Heard two witches telling jokes. Broom broom.
Comedians who tell one too many lightbulb jokes soon burn out.
I was going to do a joke about the difference between cats and dogs but I think it’s a bit two petty.
The magnitude of a Dad joke is measured on a sighsmograph.
I texted you a pun earlier today, but you didn't respond.
Did you not get it?
I ordered a book called "101 Binary Jokes", it was a disappointingly short read.
Jokes about the search for eternal youth never get old.
I was telling a Border Collie some jokes about sheep, but he'd herd them all before...
Terrible bird puns always create cheep laughs.
I don't tell enough jokes about porridge.
I oat to do more.
Every morning I announce loudly to my family that I’m going jogging, but then don’t go.
It’s a running joke.
Heard a joke about two helium atoms. He he.

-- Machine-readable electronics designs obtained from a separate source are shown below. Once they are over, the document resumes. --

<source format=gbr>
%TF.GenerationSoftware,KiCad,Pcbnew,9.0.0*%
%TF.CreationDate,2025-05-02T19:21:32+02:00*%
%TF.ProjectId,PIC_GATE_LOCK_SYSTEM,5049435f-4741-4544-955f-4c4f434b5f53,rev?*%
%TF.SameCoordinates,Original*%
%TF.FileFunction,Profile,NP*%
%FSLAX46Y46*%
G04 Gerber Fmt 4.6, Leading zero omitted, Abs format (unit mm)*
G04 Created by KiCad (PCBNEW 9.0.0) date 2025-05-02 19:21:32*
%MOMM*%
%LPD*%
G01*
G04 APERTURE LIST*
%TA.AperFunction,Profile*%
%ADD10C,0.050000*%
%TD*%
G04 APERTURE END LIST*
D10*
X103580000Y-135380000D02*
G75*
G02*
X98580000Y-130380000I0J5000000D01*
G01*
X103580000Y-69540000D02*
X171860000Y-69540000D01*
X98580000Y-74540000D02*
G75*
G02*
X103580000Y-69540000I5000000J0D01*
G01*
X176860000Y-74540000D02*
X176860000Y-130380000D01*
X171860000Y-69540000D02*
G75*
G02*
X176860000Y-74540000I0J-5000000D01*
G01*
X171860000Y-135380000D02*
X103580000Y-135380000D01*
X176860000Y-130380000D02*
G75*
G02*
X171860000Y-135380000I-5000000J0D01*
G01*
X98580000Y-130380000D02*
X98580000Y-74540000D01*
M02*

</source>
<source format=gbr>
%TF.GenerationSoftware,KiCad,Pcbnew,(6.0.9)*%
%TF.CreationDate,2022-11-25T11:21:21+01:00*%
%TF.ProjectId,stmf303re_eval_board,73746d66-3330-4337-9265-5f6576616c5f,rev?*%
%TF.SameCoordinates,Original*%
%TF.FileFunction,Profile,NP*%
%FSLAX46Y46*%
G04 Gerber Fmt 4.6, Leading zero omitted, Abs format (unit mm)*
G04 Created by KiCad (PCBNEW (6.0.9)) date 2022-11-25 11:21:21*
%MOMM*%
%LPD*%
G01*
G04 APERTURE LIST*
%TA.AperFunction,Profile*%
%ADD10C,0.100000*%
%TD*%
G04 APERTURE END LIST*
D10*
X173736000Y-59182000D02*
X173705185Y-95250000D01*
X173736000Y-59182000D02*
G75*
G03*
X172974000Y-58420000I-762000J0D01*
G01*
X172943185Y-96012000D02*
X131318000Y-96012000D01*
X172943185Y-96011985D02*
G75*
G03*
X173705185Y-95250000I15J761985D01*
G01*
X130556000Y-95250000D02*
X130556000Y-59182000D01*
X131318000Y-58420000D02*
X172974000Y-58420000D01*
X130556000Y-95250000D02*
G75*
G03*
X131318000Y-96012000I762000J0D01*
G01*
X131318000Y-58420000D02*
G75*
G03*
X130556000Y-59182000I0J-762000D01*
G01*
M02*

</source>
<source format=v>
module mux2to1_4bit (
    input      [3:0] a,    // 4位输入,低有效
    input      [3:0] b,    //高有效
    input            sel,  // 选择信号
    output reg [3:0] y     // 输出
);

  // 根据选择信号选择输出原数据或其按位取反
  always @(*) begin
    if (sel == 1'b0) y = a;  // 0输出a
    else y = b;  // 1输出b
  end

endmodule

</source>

I have a feeling my dying words will be "Honey, I was just joking."
I hate explaining my own jokes. Mostly because I don't get them either.
I was going to tell a joke about sodium and oxygen.

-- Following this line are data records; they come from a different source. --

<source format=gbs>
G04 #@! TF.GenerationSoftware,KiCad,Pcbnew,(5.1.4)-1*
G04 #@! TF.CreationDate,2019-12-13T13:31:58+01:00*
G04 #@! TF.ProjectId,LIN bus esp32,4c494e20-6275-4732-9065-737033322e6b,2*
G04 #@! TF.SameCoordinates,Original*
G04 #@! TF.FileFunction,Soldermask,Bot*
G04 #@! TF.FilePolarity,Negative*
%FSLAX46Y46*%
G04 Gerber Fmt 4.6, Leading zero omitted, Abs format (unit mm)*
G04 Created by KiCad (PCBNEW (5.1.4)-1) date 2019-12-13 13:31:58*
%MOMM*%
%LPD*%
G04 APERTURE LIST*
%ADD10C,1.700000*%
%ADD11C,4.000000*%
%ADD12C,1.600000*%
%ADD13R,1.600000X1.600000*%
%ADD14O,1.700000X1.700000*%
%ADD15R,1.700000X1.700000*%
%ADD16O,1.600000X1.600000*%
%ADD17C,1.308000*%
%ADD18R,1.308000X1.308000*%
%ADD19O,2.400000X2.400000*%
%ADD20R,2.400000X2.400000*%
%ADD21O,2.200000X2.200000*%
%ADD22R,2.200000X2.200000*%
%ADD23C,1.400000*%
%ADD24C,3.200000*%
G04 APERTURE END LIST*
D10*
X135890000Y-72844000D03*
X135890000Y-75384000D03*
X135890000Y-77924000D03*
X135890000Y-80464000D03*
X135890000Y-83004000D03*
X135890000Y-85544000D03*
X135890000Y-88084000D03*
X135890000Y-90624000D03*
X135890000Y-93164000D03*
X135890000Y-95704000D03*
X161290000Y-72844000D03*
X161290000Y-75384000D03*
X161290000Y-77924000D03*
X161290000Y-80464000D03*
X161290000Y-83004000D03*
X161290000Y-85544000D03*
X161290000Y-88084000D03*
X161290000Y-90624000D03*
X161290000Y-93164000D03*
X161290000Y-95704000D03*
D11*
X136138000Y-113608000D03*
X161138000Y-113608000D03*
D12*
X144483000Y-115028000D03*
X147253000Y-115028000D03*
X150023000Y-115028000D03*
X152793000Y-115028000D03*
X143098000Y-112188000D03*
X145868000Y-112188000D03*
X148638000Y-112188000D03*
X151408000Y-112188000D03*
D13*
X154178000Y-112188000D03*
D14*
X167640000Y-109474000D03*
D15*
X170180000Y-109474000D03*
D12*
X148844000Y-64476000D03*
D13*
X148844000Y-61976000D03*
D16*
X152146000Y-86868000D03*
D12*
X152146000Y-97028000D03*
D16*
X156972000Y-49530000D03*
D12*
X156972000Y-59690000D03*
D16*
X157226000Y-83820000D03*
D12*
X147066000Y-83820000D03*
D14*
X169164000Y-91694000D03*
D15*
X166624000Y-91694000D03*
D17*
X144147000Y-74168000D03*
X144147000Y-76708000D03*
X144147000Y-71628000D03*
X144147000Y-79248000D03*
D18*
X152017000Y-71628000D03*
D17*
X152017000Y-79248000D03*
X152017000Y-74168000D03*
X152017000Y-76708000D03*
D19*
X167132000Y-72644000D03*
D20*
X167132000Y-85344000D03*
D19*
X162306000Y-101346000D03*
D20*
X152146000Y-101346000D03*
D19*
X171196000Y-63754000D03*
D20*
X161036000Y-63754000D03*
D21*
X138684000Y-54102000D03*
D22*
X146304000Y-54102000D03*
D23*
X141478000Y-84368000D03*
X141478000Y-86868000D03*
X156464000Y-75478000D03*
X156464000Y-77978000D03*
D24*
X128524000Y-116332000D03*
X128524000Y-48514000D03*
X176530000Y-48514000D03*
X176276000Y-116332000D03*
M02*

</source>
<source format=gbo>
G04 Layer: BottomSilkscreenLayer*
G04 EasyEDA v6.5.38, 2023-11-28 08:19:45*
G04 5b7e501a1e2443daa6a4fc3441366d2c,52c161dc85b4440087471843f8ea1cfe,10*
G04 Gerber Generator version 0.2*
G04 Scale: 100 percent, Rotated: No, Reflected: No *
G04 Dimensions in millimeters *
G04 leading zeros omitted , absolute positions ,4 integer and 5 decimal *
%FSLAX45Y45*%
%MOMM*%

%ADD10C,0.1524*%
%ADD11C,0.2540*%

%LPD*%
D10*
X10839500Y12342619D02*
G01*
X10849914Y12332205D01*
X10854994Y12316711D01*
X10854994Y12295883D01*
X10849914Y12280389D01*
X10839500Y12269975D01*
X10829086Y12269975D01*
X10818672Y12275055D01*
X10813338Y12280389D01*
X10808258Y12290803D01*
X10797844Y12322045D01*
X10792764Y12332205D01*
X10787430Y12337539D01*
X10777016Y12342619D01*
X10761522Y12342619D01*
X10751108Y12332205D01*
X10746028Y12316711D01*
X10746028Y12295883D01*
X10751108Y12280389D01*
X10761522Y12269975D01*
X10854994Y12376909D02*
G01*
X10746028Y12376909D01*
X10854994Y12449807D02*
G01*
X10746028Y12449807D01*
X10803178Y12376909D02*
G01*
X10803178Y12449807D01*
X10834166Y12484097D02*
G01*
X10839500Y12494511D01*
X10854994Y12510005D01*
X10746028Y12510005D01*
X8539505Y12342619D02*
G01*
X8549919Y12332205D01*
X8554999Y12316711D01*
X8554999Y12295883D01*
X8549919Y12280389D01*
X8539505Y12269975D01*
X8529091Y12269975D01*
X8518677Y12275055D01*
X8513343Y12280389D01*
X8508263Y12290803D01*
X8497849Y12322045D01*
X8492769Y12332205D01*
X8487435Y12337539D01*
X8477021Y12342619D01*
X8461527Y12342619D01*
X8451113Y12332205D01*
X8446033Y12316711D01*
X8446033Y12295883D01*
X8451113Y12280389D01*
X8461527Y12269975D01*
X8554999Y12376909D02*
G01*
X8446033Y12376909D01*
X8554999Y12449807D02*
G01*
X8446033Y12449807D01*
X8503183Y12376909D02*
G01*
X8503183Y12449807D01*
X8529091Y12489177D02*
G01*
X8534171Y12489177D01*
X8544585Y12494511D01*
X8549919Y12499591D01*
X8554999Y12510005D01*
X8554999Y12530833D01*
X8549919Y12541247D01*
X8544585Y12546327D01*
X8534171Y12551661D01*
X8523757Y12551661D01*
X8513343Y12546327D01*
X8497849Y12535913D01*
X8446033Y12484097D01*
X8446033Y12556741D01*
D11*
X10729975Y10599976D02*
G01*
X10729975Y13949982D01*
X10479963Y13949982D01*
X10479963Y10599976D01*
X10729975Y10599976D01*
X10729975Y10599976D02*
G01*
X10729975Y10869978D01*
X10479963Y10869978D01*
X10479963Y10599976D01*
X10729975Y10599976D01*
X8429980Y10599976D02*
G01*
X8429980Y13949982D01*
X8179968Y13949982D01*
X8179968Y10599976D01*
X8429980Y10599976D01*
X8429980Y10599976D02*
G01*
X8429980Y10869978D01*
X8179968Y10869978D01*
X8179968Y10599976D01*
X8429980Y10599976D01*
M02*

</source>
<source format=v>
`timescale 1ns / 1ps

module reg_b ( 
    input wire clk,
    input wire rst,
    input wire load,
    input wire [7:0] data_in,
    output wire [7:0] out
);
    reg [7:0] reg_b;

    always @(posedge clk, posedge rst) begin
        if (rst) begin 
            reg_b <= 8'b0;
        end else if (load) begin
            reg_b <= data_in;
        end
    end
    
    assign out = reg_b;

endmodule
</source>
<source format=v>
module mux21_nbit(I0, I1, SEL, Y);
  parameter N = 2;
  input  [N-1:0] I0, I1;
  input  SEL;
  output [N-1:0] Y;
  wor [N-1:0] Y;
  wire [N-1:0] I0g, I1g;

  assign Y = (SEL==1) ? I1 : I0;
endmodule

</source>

But I'm afraid I'd get a violent reaction.
I'd tell you the joke about peanut butter and jam on toast, but you might spread it.

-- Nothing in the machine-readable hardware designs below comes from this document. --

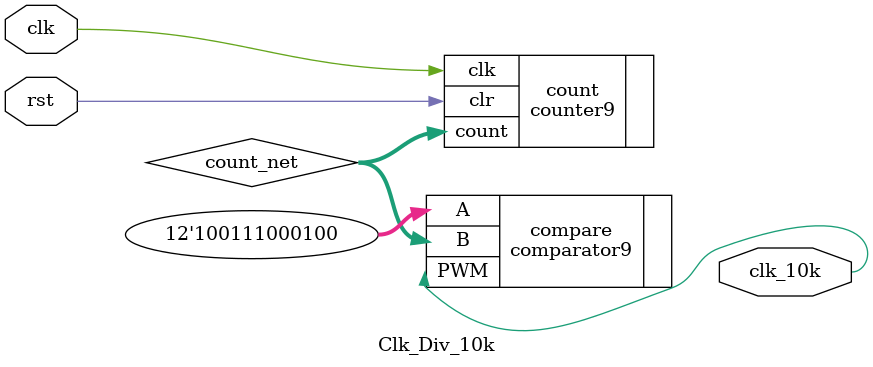
<source format=v>
`timescale 1ns / 1ps


module Clk_Div_10k(
    input clk,
    input rst,
    output clk_10k
    );
   
        wire [10:0] count_net;
        
        comparator9 compare (
        .A(12'b100111000100),
        .B(count_net),
        .PWM(clk_10k)
        );
        
        counter9 count (
        .clr(rst),
        .clk(clk),
        .count(count_net)  
        );
        
       
endmodule

</source>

Can we ban all jokes about clones from now on?
I mean, they're all the same.
Why are there no jokes about beds? Because they haven't been made up yet OR they've already been covered.
On my tombstone, please write "Not appreciating my puns was a grave mistake."
Do you know why I make puns?
Because it's my respunsibility!
Did you hear my puns about storm drains? They're grate.
I've got a great joke about Holland in my Comedy Set, the only trouble is it Never lands.
Wanna hear my joke about
trouser belts? Buckle up!
I’ve been living in a drought-stricken region. My punny friends sent me a get-well-soon card!
Gotta love cock jokes, they are just riDICKulous.
A fly feels a bug on its back.
"Hey, bug on my back, are you a mite?" the fly asks.
"I mite be," giggles the mite.
"That's the worst pun I've ever heard," groans the fly.
"What do you expect?" says the mite. "I came up with it on the fly."
I performed a joke about abortion.
It wasn't ovary good one.
I'm fed up with food puns.
My jokes are so bad i'm going to join the witless protection program.
“Daddy, can you tell a Star Wars joke?”
“Sure! *beepboop-beepbeep-boop-beep-squee-boop.*”
“I don’t get it.”
“You’d find it hilarious if you spoke R2...”
I got unfriended 3 times over the Shania Twain jokes...
That don't impress me much.
me: I'm not able to stop making jokes
doctor: you can't be serious
me: that's right
A good pun is its own reword.
I don't enjoy making puns about fractions.
But I'll make 1 if I halve 2.
What do you call a boy who tells dad jokes as he ages?
A *groan* man.
I have a pun about an expired perfume, but it doesn't make scents.
I was going to share a vegetable joke but it’s corny.
I have a great joke about nepotism. But I'll only tell it to my kids.
How the most tragic Olympics joke begins: A gymnast walks into a bar…
Why do I enjoy hearing bad puns?
I groan up listening to them.
I want to write a pun about the cripple but its lame.
I used to date a girl who was lactose intolerant.
We broke up because she couldn't stomach my cheesy jokes.
Strange…. I haven’t seen any camouflage jokes yet…
I got a brief joke about underwear.
So this bloke just asked me if I like using Puns?
I said, "Using Puns? is this some kind of little joke?.." ☺️
I've got a joke about being a postman but i need to work on the delivery.
Did i already do my deja vu joke ?
The pub got robbed today. Later the bar tender said “an armed robber walked into the bar, and I thought it was only a joke”.
I would tell a joke about dirt, but it is beneath us.
Came home and found my wife in bed and told her a joke...
It was so funny even the guy under the bed laughed.
I wanted to make a joke about saddles, but that might be a really tacky way to stirrup trouble.